PROVIDED INFORMATION:

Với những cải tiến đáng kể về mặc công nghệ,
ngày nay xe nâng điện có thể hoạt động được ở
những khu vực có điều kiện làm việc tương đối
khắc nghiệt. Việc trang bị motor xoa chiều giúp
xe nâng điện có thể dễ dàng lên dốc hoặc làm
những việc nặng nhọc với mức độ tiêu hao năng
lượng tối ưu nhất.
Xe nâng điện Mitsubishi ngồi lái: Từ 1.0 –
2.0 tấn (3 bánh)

TASK DESCRIPTION: Turn the listing into a JSON list of strings with one string per line, leaving out any blank lines.

EXERCISE RESULT:
[
  "Với những cải tiến đáng kể về mặc công nghệ,",
  "ngày nay xe nâng điện có thể hoạt động được ở",
  "những khu vực có điều kiện làm việc tương đối",
  "khắc nghiệt. Việc trang bị motor xoa chiều giúp",
  "xe nâng điện có thể dễ dàng lên dốc hoặc làm",
  "những việc nặng nhọc với mức độ tiêu hao năng",
  "lượng tối ưu nhất.",
  "Xe nâng điện Mitsubishi ngồi lái: Từ 1.0 –",
  "2.0 tấn (3 bánh)"
]